He may not have said the term "fake news," or the Russian equivalent of it, but Vladimir Putin made it clear in his annual year-end press conference that he's labeling assertions of Russian meddling in the US election "nonsense," per ABC News. Putin railed against the probe by special counsel Robert Mueller and government panels into Russian interference, saying the investigation was "invented by people who are in opposition to [President] Trump to characterize his work as illegitimate," the Wall Street Journal reports. He also said Washington, DC, is now caught up in "spy mania" and that those pushing for answers are "not respecting the voters who voted for [Trump]."
As for the president himself, Putin praised him for how he's doing so far, noting his "significant achievements," per the Times of Israel, adding that stock market performance "speaks of investor confidence in the US economy, which means that they trust what President Trump is doing." He also says he and Trump are now on a first-name basis after they met on the sidelines of two international summits in 2017. Other Putin pontifications from the presser, per the AP and the Telegraph:
- On Russian meddling, Part II: Putin insisted the Russian ambassador at the center of much of the controversy, Sergey Kislyak, never did anything beyond the reach of his official duties. Putin also pooh-poohed reaction to the presence of RT TV and the Sputnik news agency on the US media landscape, saying they barely made a blip and shouldn't have to register as foreign agents.
- On nuclear weapons: Generally, Putin says he's concerned about the US possibly yanking itself out of key nuclear arms control pacts, including the INF Treaty.
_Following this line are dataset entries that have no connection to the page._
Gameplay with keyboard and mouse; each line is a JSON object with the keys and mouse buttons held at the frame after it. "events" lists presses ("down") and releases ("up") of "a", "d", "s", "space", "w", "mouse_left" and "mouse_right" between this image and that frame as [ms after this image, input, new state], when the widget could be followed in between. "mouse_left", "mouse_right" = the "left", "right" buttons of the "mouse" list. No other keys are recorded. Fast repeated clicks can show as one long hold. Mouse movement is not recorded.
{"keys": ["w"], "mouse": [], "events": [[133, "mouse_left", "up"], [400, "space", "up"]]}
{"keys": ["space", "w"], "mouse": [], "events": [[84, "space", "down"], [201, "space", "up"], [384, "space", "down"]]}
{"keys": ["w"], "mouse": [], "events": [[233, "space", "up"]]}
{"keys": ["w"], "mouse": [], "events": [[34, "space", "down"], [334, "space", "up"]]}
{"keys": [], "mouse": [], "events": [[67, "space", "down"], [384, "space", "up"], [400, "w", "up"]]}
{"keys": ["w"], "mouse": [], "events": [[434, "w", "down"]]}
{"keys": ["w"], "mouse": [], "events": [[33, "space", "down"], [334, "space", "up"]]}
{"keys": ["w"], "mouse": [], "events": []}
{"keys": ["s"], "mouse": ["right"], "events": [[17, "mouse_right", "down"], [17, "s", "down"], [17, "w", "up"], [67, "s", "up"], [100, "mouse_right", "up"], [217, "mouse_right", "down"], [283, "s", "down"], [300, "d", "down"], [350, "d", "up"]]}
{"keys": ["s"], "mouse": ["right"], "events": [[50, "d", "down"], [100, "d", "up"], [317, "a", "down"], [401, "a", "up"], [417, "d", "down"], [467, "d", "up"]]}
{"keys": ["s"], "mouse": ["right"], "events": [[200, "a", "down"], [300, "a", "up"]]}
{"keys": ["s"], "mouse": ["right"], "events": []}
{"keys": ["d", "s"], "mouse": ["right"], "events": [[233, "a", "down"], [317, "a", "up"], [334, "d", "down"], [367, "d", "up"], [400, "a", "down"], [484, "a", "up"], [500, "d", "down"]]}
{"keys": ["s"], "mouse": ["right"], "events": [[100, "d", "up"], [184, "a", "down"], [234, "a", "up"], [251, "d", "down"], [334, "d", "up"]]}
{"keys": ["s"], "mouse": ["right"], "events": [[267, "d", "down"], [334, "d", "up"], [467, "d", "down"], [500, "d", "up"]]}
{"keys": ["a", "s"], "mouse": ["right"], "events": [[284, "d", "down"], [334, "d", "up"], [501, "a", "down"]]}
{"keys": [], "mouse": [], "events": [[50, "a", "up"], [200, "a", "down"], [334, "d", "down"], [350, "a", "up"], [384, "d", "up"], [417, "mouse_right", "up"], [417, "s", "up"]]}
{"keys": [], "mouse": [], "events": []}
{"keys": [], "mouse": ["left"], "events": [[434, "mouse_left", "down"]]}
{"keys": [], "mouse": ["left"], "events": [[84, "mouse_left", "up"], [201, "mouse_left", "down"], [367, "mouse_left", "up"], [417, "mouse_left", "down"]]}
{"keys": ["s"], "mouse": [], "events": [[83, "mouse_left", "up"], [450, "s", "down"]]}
More specifically, Putin is worried the US recently "provoked" North Korea on its nuclear weapons program, and that if the US decides to use force against the North, the results could be "catastrophic." Instead, Putin would prefer "constructive" talks with the US on the matter.
- On competition against him in next year's election: He says he's all for that "may the best man or woman win" mentality, but he adds he only welcomes rivals who offer a positive campaign, saying Russia will fend off "radicals" looking to throw the country into chaos. "It's not my job to raise competitors," he said.
- On Russia being banned from 2018 Olympics in South Korea: Putin continues to deny the state-supported doping that led to the ban, even going so far as to say the Russian doping expert who provided testimony "is 'under the control' of the FBI and 'American special services.'" He also made the cryptic statement that US agencies may be giving that expert "substances so that he says what's required."